Goal of the exercise: Please, from the entries below, transcribe exactly the lines that begin at the line with "この展開と設定を用意するためだけのス" and end at the line with "os editais.", without the pictures.

Data extracts:
------------------------------------

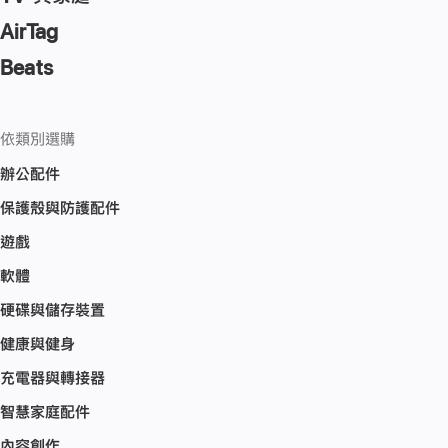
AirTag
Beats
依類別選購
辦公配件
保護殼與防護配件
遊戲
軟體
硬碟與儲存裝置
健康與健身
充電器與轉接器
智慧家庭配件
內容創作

------------------------------------

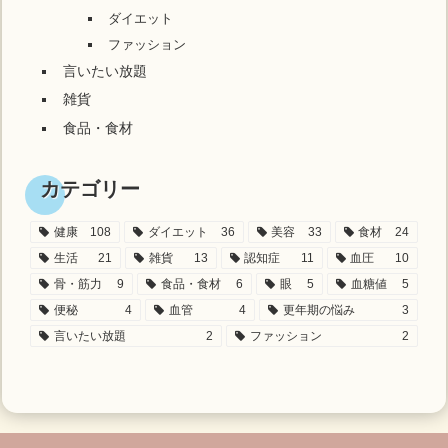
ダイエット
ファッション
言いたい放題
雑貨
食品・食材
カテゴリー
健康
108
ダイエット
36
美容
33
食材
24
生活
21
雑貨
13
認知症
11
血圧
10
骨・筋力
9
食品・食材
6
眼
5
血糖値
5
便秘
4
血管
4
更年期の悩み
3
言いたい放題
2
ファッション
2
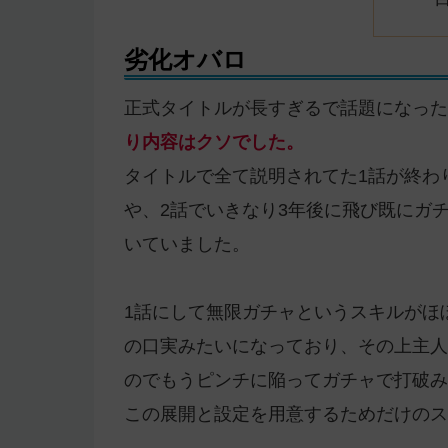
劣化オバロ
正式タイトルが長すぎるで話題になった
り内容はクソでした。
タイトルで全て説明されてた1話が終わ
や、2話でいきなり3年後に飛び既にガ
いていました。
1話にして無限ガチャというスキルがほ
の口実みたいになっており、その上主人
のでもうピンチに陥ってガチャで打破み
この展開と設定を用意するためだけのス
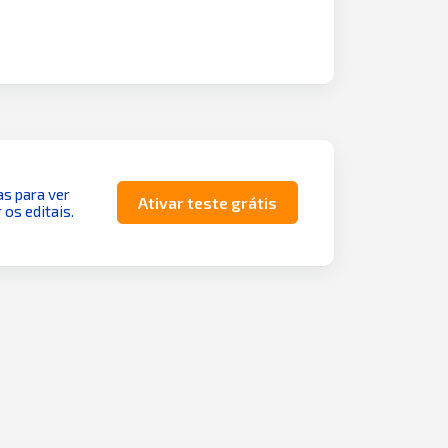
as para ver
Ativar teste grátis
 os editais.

------------------------------------

Solved exercise:
この展開と設定を用意するためだけのス
as para ver
Ativar teste grátis
 os editais.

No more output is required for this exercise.